Pharmacological characterization of high-fat feeding induced by opioid stimulation of the ventral striatum.

Nucleus accumbens mu-opioid stimulation causes marked increases in the intake of highly palatable foods, such as a high-fat diet. However, to date there has been little examination of how other striatal neurotransmitters may mediate opioid-driven feeding of palatable foodstuffs. In the current study, free feeding rats with bilateral cannulae aimed at the nucleus accumbens received intra-accumbens pretreatment with antagonists for dopamine D-1 (SCH23390; 0 microg or 1 microg/0.5 microl/side), dopamine D-2 (raclopride; 0 microg or 2.0 microg/0.5 microl/side), AMPA (LY293558; 0 microg, 0.01 microg or 0.10 microg/0.5 microl/side), muscarinic (scopolamine 0 microg, 0.1, 1.0, or 10 microg/0.5 microl/side) or nicotinic (mecamylamine; 0 microg, 10 microg/0.5 microl/side) receptors, immediately prior to infusions of the mu-receptor agonist D-Ala2, NMe-Phe4, Glyol5-enkephalin (DAMGO; 0.25 microg/0.5 microl) or vehicle. The effects of these pretreatments on 2 hr fat intake was compared to pretreatment with a general opioid antagonist (naltrexone; 0 microg or 20 microg/0.5 microl/side). DAMGO-induced feeding was unaffected by prior antagonism of dopamine, glutamate, or nicotinic receptors. As expected, naltrexone infusions blocked DAMGO-elicited fat intake. Antagonism of muscarinic acetylcholine receptors reduced feeding in both the DAMGO and vehicle-treated conditions.
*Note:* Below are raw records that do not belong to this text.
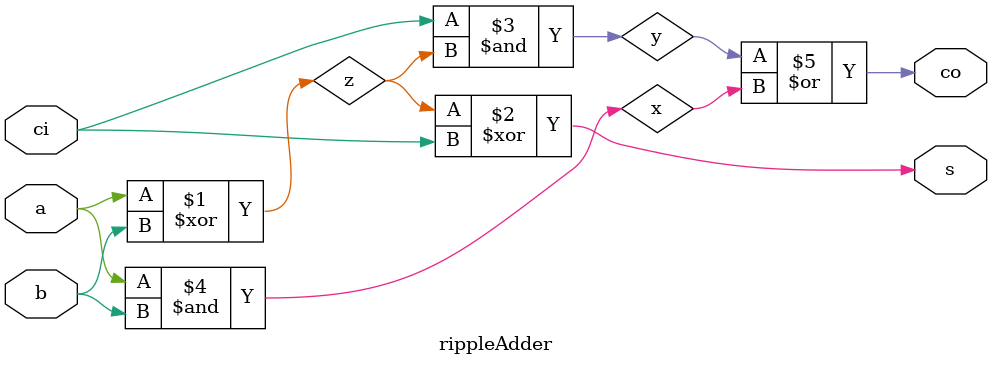
<source format=v>

module rippleAdder(a, b, ci, s, co);

    input a, b, ci;
    output s, co;
    wire z, y, x;
    
    // gate(output, inputs...)
    xor #20 xor0(z, a, b); 
    xor #20 xor1(s, z, ci);
    and #10 and0(y, ci, z);
    and #10 and1(x, a, b);
    or  #10 or0(co, y, x);

endmodule

</source>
In an additional experiment, cholinergic receptor stimulation alone did not affect intake of the fat diet, suggesting that nucleus accumbens cholinergic stimulation is insufficient to alter feeding of a highly palatable food. These data suggest that the feeding effects caused by striatal opioid stimulation are independent from or downstream to the actions of dopamine and glutamate signaling, and provide novel insight into the role of striatal acetylcholine on feeding behaviors.